A short in-person meeting was held at the 2022 International Radiation Symposium to discuss progress and priorities for ways forward in our collaboration.
- Robin Hogan's talk on results of the CKDMIP intercomparison so far is here
- As of July 2022, the entire CKDMIP dataset including the Evaluation-2 spectra (previously withheld) are available from https://dissemination.ecmwf.int/ecpds/home/ckdmip/
- Results from MSTRN, PSLACKD, RRTMGP and PyKdis have also recently been added to the CKDMIP results pages
In terms of priorities for then next steps, we agreed that the results so far raised important questions about how best to generate gas-optics schemes, and that we should address these before, say, starting to look at cloudy conditions. Specifically:
- We should list the steps involved in creating CKD models, and study in detail the impact of different methodologies in each of these steps. The How CKD Tools Work page has a brief summary of how our tools work, and could form a basis for this. It would be useful if models who have not yet submitted information for this page could do so.
- What is the best way to spectrally average absorption coefficients to k terms, and what is the impact of different averaging techniques for the various tools?
- A quick study of the impact on longwave ecCKD models is shown here, implying that the best method amongst those tried is to average the transmission across an equivalent atmospheric layer over which pressure changes by a factor of 3 (although ecCKD's subsequent optimization step was found to be crucial).
- A recent paper by Webb, Solovjov and André suggests that the optimal approach is the geometric mean of the absorption coefficients at the bounds of the spectral interval in g space, i.e. kopt = sqrt(k1 x k2) = exp((ln k1 + ln k2)/2).
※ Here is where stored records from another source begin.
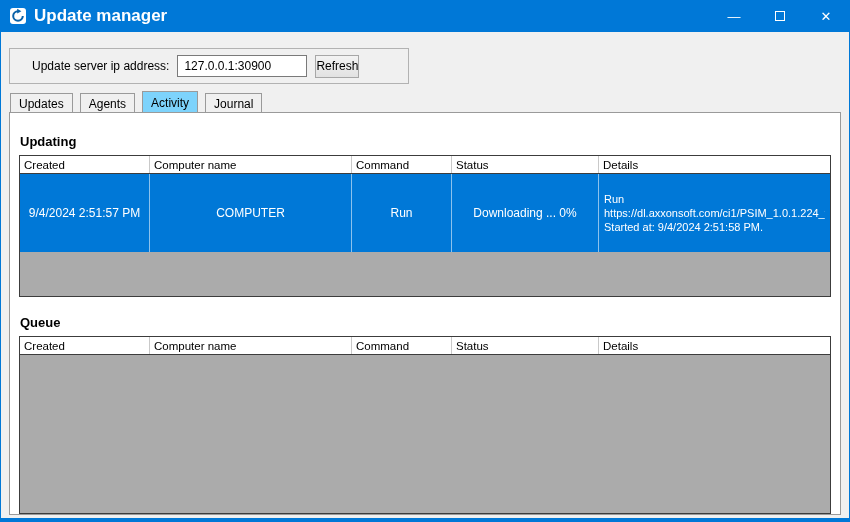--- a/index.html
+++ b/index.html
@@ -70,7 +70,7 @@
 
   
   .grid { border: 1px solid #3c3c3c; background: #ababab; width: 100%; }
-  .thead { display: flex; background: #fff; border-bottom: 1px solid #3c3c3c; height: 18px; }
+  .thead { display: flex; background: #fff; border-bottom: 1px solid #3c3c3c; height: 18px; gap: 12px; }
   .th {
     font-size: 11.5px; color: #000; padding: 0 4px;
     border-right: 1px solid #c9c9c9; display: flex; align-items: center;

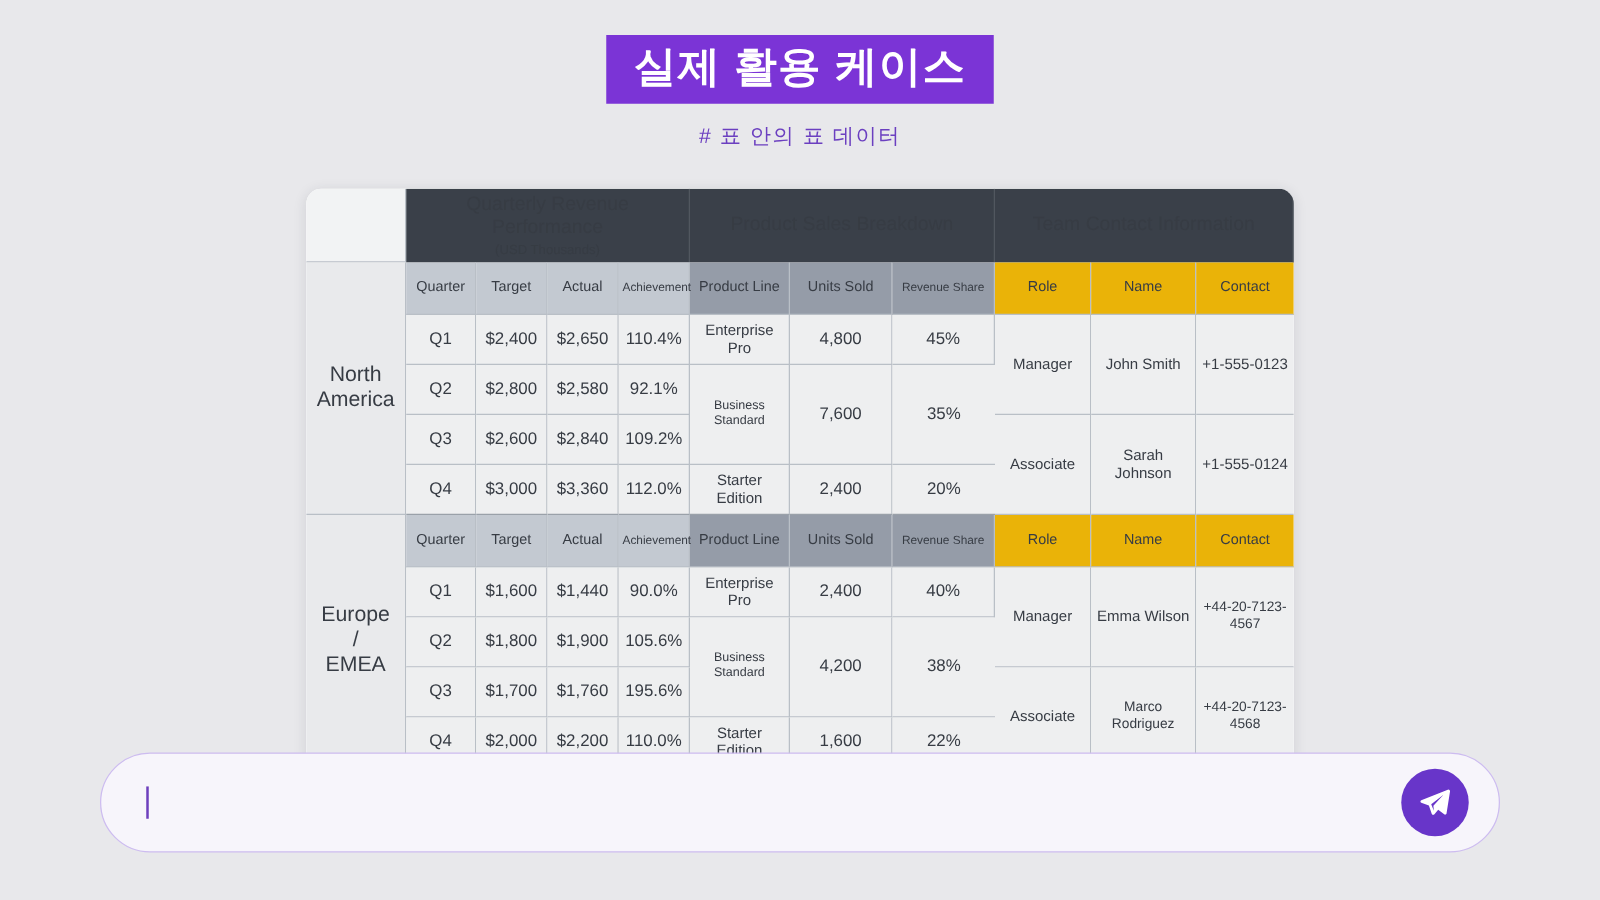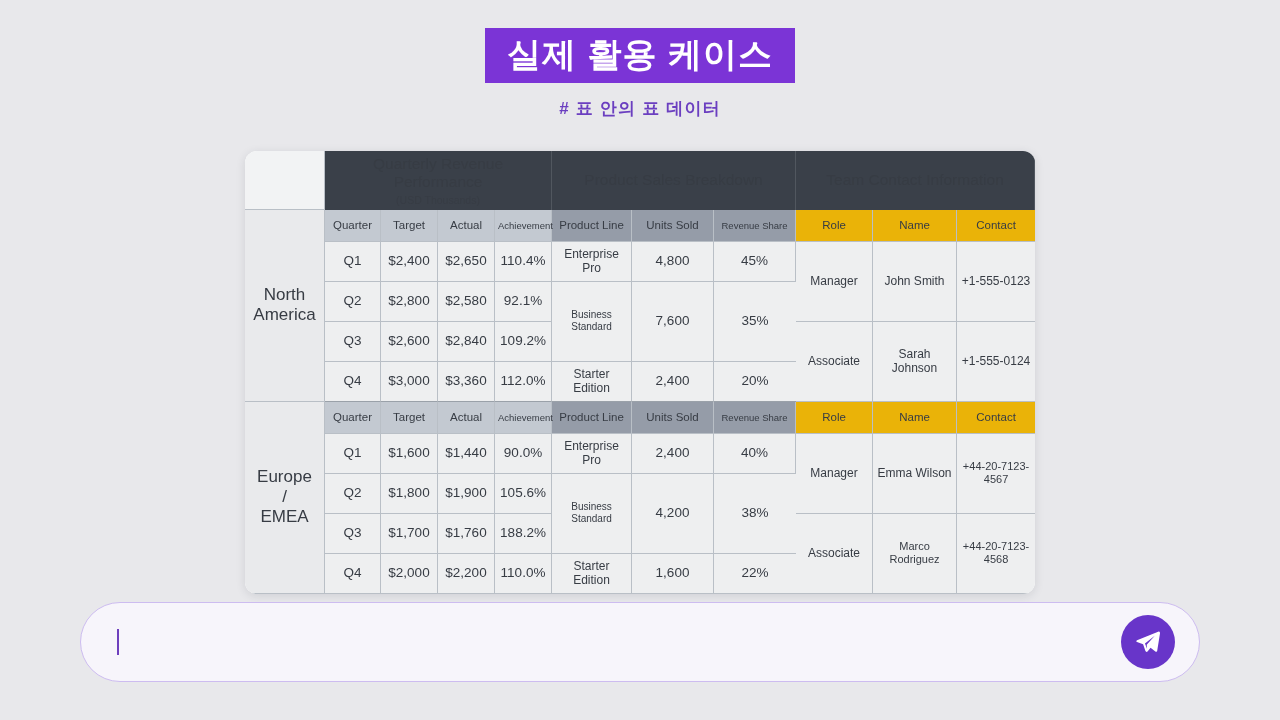--- a/index.html
+++ b/index.html
@@ -40,7 +40,7 @@
     margin-top: 14px;
     color: #6b3fc0;
     font-size: 17px;
-    font-weight: 700;
+    font-weight: 400;
     letter-spacing: 1.2px;
   }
This is similar to logarithmic averaging, but only considers the bounds of the spectral interval.
- Is there a fundamental limit to the accuracy of correlated-k models even with large numbers of k terms? This is implied by Slide 11 or Robin's ecCKD talk, and in some other talks, and is likely due to the inability to represent the imperfect rank correlation of spectra at different heights. It would be useful if CKDMIP participants could submit models with quite large numbers of k terms (ideally all using the same "narrow" band structure) so that we can see if this fundamental limit is reached in all models, and whether the limiting accuracy is similar between models. What can we do about it? SOCRATES has a method to treat imperfect correlation in height - can this be shared and applied by other tools?
- Other crucial aspects are the way spectra are sorted (either separately per pressure/temperature/gas or with a single sorting per gas) and the treatment of gas overlap. Can we test different approaches using the same tool?
- It would be great to have some more submissions from different tools, ideally using at least the "narrow" band structure.
Other items raised at the meeting were:
- Can we extend the CKDMIP line-by-line database to more profiles? We currently only have 100 base profiles (nominally 50 for training and 50 for evaluation) of temperature, water vapour and ozone, and this is not enough to fill parameter space in the training. Extending to more profiles is possible but somewhat laborious. There might be a case to use the RFMIP method to select the profiles according to some criteria such as global coverage/representativity, or covering extreme values of each variable.
- What is the impact of vertical resolution? The LBL datasets typically use 10 points per decade of pressure - is this enough?
- Can we extend the dataset spectrally to the far UV, e.g. the 100-200 nm range? We would only need O2, O3 and Rayleigh, and this would cover a region important for photolysis.